# Canadians @ NFAA Vegas 2011: Who's going?



## SpOtFyRe (Apr 9, 2007)

I'm going this year for the first time. Got the cashola all saved up.

Just waiting for the online registration system to get it's act together so I can register.

And trying to figure out what side of the tournament I want to do the shows and touring around since I'm going to make a big trip of it!

:blob1:

:canada:


----------



## x-hunta (Mar 10, 2010)

I was hoping I might be able to go this year for my first time but it looks like it won't be so unless I get on the provincial travel team.


----------



## bow slayer (Apr 2, 2007)

Attending for sure!


----------



## aglover (Feb 3, 2006)

This will be my first year as well... I'm excited.


----------



## XCalibre (Aug 31, 2006)

i'm definitely planning to go


----------



## SpOtFyRe (Apr 9, 2007)

XCalibre said:


> i'm definitely planning to go


Is Edmonton planning to have another "Vegas" shoot beforehand?


----------



## MSchleppe (Aug 4, 2010)

That is the plan.

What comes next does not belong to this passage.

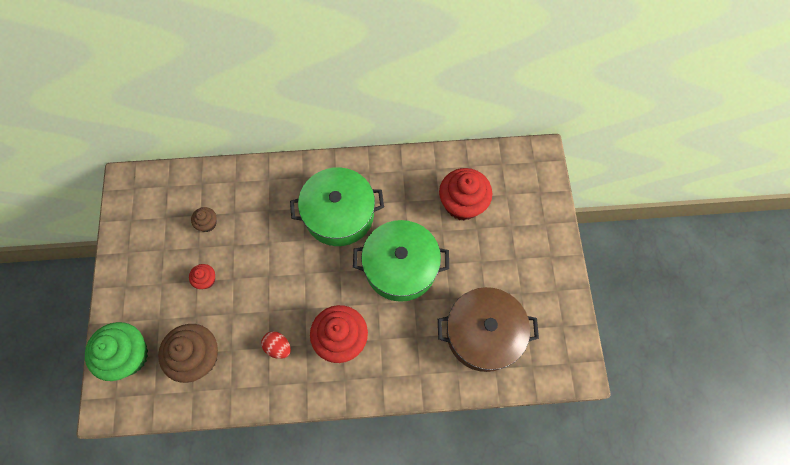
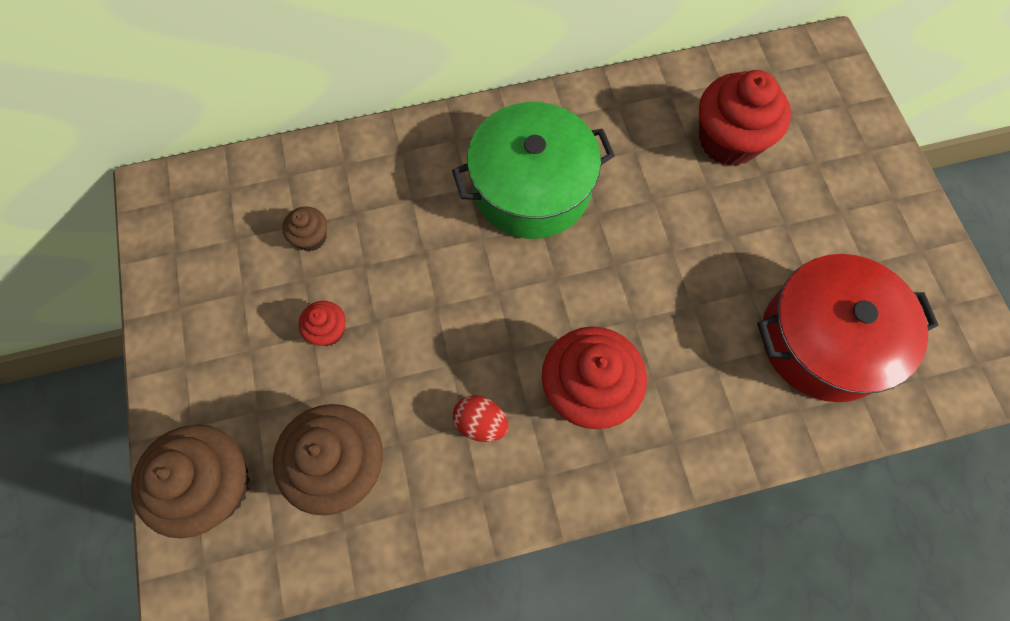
camera: 10 degrees left, 0 degrees up
(128, 356) = (214, 486): green cupcake -> brown cupcake
(400, 267) = (656, 255): green pot -> none
(483, 334) = (824, 340): brown pot -> red pot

It will likely be held right at the end of January, plus or minus a bit to avoid the major 3d tournaments around that time. More information will come out later.

Mike


----------



## SpOtFyRe (Apr 9, 2007)

MSchleppe said:


> That is the plan. It will likely be held right at the end of January, plus or minus a bit to avoid the major 3d tournaments around that time. More information will come out later.
> 
> Mike


:thumbs_up


----------



## XXX_Shooter (Aug 30, 2009)

I should be there..........


----------